In der Regel sind ja nicht die Luschen gut bezahlt, sondern die Leistungsträger. Erlaubt man nun den angeschlagenen Instituten nicht, erstklassige Manager wettbewerbsfähig zu bezahlen, sinkt auch die Aussicht, dass diese Banken sich ausreichend berappeln, um die Staatsgelder zurückzahlen zu können. Hier wird am falschen Ende gespart. Das gilt übrigens auch, wenn diese Deckelung nun zu Klagen führen sollte, mit der langjährige Mitarbeiter die Einhaltung ihrer Verträge durchsetzen.

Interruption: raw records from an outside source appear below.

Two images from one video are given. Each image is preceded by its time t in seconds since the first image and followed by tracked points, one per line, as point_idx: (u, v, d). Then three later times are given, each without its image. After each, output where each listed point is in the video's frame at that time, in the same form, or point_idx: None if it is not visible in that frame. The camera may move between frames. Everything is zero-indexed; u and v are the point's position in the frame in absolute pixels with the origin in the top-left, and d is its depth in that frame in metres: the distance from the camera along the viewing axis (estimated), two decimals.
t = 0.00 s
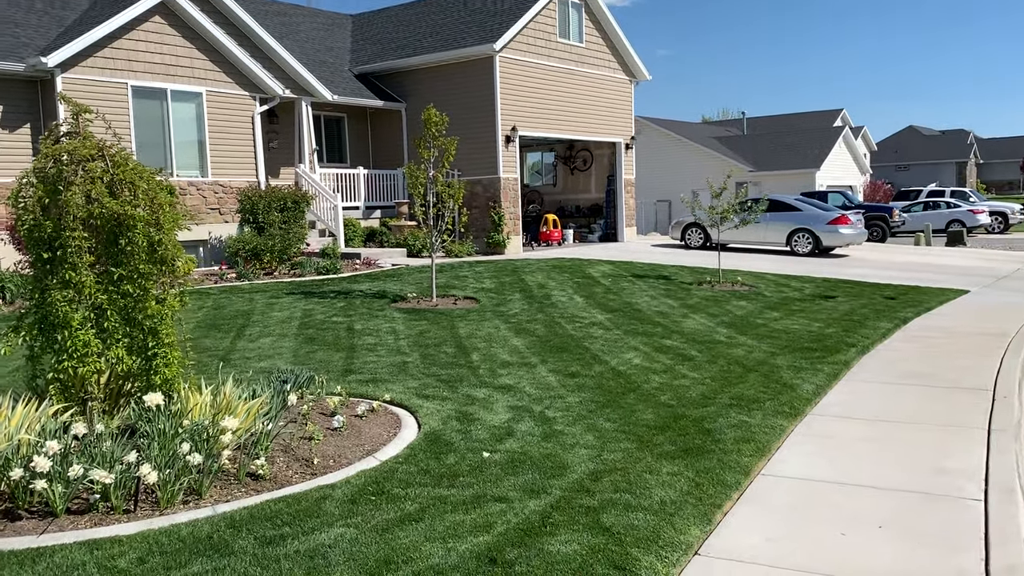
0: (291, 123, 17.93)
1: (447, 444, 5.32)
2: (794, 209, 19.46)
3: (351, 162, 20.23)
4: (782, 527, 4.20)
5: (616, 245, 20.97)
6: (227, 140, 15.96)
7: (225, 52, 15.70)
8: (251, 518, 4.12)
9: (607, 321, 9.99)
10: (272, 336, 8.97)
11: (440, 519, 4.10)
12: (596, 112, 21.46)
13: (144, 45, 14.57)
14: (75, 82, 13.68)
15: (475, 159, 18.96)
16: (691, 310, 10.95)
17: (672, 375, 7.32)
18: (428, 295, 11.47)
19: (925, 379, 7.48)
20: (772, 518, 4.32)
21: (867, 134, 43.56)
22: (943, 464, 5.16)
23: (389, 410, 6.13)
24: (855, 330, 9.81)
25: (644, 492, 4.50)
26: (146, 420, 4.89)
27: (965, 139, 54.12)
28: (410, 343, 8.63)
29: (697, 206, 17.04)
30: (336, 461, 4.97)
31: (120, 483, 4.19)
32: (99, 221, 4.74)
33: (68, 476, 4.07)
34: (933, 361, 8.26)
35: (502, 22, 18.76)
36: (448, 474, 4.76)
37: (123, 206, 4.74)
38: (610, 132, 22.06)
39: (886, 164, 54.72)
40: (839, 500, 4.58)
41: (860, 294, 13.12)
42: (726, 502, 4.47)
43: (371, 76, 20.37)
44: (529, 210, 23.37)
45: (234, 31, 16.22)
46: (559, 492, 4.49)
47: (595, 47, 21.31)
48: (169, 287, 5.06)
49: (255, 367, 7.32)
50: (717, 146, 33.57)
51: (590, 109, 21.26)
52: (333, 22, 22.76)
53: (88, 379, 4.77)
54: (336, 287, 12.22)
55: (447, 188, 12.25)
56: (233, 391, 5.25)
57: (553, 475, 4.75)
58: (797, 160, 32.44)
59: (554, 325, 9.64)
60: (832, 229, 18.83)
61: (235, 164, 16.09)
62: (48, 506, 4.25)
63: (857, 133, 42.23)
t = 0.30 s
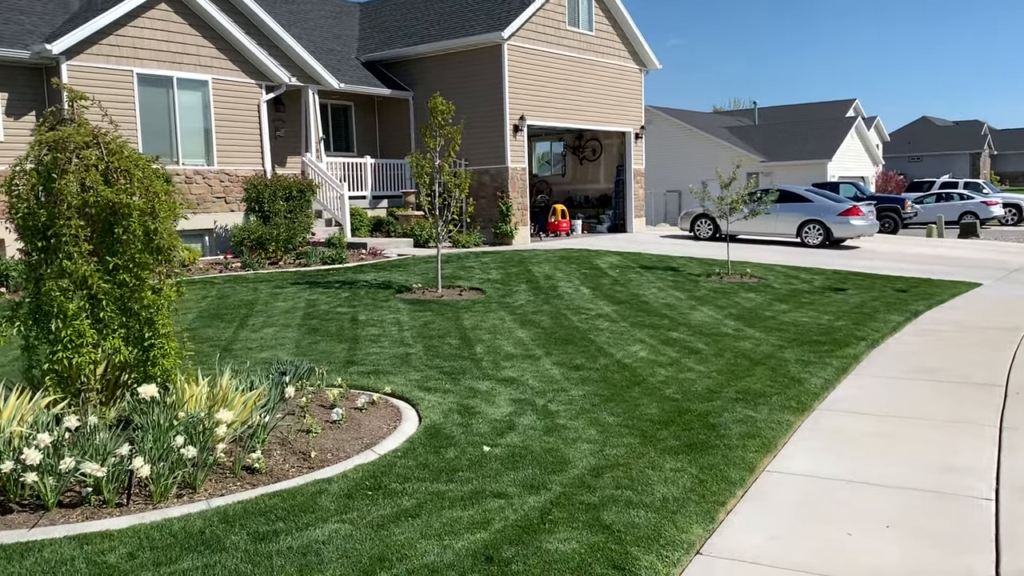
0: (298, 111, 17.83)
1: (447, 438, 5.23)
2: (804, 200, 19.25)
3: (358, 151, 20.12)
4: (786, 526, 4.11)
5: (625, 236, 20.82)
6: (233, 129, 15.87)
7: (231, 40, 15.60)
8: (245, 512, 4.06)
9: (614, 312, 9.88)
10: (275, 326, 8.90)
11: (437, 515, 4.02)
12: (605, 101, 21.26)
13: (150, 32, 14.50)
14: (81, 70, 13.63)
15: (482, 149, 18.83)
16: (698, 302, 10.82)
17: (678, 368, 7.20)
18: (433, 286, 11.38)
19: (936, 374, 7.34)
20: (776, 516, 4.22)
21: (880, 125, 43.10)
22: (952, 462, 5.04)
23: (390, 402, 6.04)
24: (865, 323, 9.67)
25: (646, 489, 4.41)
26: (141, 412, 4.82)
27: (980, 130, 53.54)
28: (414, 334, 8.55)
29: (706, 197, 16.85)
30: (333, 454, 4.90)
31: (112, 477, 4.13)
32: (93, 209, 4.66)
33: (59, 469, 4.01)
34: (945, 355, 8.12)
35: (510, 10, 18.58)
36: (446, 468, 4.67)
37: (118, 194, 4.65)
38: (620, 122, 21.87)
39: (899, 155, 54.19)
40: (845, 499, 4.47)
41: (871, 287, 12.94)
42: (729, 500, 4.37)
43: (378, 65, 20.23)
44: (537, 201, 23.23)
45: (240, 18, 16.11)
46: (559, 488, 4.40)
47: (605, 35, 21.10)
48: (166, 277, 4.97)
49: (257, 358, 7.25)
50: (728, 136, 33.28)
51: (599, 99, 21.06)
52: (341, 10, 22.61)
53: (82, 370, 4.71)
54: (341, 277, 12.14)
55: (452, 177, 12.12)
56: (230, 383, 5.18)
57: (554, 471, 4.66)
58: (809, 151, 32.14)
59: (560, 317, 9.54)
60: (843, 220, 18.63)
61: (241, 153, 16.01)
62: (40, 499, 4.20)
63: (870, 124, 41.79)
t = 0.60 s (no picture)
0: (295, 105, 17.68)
1: (435, 439, 5.10)
2: (804, 198, 19.11)
3: (355, 146, 19.95)
4: (780, 535, 3.98)
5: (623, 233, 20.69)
6: (229, 122, 15.71)
7: (227, 32, 15.44)
8: (222, 516, 3.93)
9: (610, 311, 9.75)
10: (266, 322, 8.77)
11: (420, 521, 3.90)
12: (605, 97, 21.11)
13: (145, 23, 14.34)
14: (74, 60, 13.48)
15: (480, 144, 18.68)
16: (696, 301, 10.69)
17: (673, 368, 7.07)
18: (428, 282, 11.24)
19: (936, 377, 7.20)
20: (771, 524, 4.09)
21: (881, 124, 42.96)
22: (953, 470, 4.91)
23: (378, 401, 5.92)
24: (863, 324, 9.55)
25: (637, 495, 4.28)
26: (120, 411, 4.70)
27: (981, 130, 53.37)
28: (406, 331, 8.42)
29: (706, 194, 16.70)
30: (317, 456, 4.77)
31: (85, 479, 4.01)
32: (72, 202, 4.52)
33: (30, 470, 3.89)
34: (945, 357, 7.99)
35: (510, 5, 18.43)
36: (432, 472, 4.54)
37: (97, 187, 4.51)
38: (619, 118, 21.71)
39: (900, 154, 54.02)
40: (842, 506, 4.35)
41: (870, 286, 12.82)
42: (723, 507, 4.25)
43: (376, 58, 20.06)
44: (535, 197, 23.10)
45: (237, 10, 15.96)
46: (547, 493, 4.27)
47: (605, 31, 20.95)
48: (147, 272, 4.83)
49: (245, 355, 7.13)
50: (728, 133, 33.12)
51: (599, 95, 20.91)
52: (340, 4, 22.44)
53: (59, 367, 4.58)
54: (335, 272, 12.00)
55: (448, 172, 11.98)
56: (213, 382, 5.05)
57: (543, 475, 4.53)
58: (809, 149, 31.99)
59: (555, 315, 9.40)
60: (843, 220, 18.50)
61: (237, 146, 15.86)
62: (11, 500, 4.08)
63: (871, 123, 41.63)
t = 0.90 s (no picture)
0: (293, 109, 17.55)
1: (421, 457, 4.93)
2: (805, 209, 18.96)
3: (353, 151, 19.81)
4: (777, 563, 3.80)
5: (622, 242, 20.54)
6: (225, 125, 15.57)
7: (224, 35, 15.32)
8: (194, 537, 3.76)
9: (606, 322, 9.58)
10: (255, 330, 8.60)
11: (401, 545, 3.73)
12: (605, 105, 20.98)
13: (141, 26, 14.22)
14: (68, 62, 13.36)
15: (479, 150, 18.53)
16: (694, 313, 10.53)
17: (670, 384, 6.89)
18: (422, 290, 11.08)
19: (938, 395, 7.03)
20: (767, 551, 3.92)
21: (882, 135, 42.87)
22: (957, 494, 4.73)
23: (365, 415, 5.74)
24: (864, 338, 9.38)
25: (628, 518, 4.11)
26: (94, 425, 4.52)
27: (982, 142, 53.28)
28: (398, 341, 8.25)
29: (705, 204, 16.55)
30: (298, 473, 4.60)
31: (53, 496, 3.83)
32: (47, 207, 4.35)
33: None
34: (948, 374, 7.82)
35: (510, 11, 18.32)
36: (416, 492, 4.37)
37: (72, 191, 4.32)
38: (619, 127, 21.59)
39: (901, 166, 53.93)
40: (841, 532, 4.17)
41: (871, 299, 12.65)
42: (717, 532, 4.07)
43: (376, 64, 19.94)
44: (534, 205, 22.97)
45: (235, 14, 15.84)
46: (535, 516, 4.10)
47: (606, 39, 20.83)
48: (125, 280, 4.65)
49: (231, 365, 6.96)
50: (729, 143, 33.01)
51: (599, 102, 20.78)
52: (340, 8, 22.34)
53: (30, 378, 4.40)
54: (328, 279, 11.83)
55: (444, 179, 11.83)
56: (192, 395, 4.87)
57: (531, 496, 4.36)
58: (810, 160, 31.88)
59: (550, 326, 9.24)
60: (844, 231, 18.35)
61: (233, 150, 15.72)
62: None
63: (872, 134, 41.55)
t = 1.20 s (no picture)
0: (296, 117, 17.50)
1: (408, 473, 4.77)
2: (811, 222, 18.77)
3: (357, 159, 19.74)
4: None
5: (627, 253, 20.38)
6: (227, 132, 15.51)
7: (228, 42, 15.28)
8: (165, 557, 3.61)
9: (606, 334, 9.42)
10: (249, 339, 8.47)
11: (380, 569, 3.57)
12: (611, 115, 20.87)
13: (144, 31, 14.18)
14: (70, 67, 13.31)
15: (483, 159, 18.42)
16: (697, 326, 10.35)
17: (669, 399, 6.72)
18: (421, 300, 10.95)
19: (946, 414, 6.84)
20: None
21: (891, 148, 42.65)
22: (964, 520, 4.54)
23: (353, 429, 5.59)
24: (869, 354, 9.19)
25: (619, 542, 3.94)
26: (70, 438, 4.38)
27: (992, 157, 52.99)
28: (393, 352, 8.10)
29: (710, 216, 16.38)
30: (280, 489, 4.45)
31: (21, 512, 3.68)
32: (24, 212, 4.23)
33: None
34: (956, 392, 7.63)
35: (516, 21, 18.25)
36: (400, 511, 4.21)
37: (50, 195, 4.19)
38: (625, 137, 21.47)
39: (910, 179, 53.67)
40: (842, 558, 3.99)
41: (877, 314, 12.46)
42: (711, 557, 3.91)
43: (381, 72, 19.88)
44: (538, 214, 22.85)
45: (239, 20, 15.80)
46: (522, 539, 3.94)
47: (612, 49, 20.70)
48: (104, 288, 4.51)
49: (221, 375, 6.82)
50: (736, 154, 32.87)
51: (604, 112, 20.67)
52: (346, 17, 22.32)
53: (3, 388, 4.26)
54: (327, 288, 11.71)
55: (445, 188, 11.71)
56: (172, 407, 4.72)
57: (520, 517, 4.19)
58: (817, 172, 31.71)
59: (549, 338, 9.08)
60: (851, 244, 18.15)
61: (235, 157, 15.65)
62: None
63: (881, 147, 41.36)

Seien wir doch ehrlich: Landesbanken, HRE und andere Wackelkandidaten der Finanzwirtschaft haben jetzt schon Probleme, erstklassige Führungskräfte aufzutreiben. Die wirklich guten Leute gehen nicht gerne auf Posten in ausgebombten Unternehmen. Nach einer Aufstellung des Bankenrettungsfonds Soffin arbeiten bei den vier staatlich gestützten Instituten auch nur knapp 70 Angestellte, die mehr als 500.000 Euro im Jahr verdienen - die meisten jedoch im Ausland.

Wir reden hier also nicht über ein galoppierendes Problem oder hunderte von Abzockern. Vielmehr sieht es so aus, als reagierten populistische Politiker auf eine Debatte über böse Banker. Dieses Gesetz dient nicht den Kapitalgebern der gestützten Banken – also nicht den Steuerzahlern. Die brauchen nämlich die besten Manager, die für Geld zu kriegen sind, damit die gestützten Banken die Milliarden in die Staatskasse zurückzahlen können.

Die „Lex Stammtisch“ soll stattdessen das Image der Politiker aufpolieren, die jetzt mal so richtig auf die Moraltube gedrückt haben. Wenn das mal kein Eigentor wird!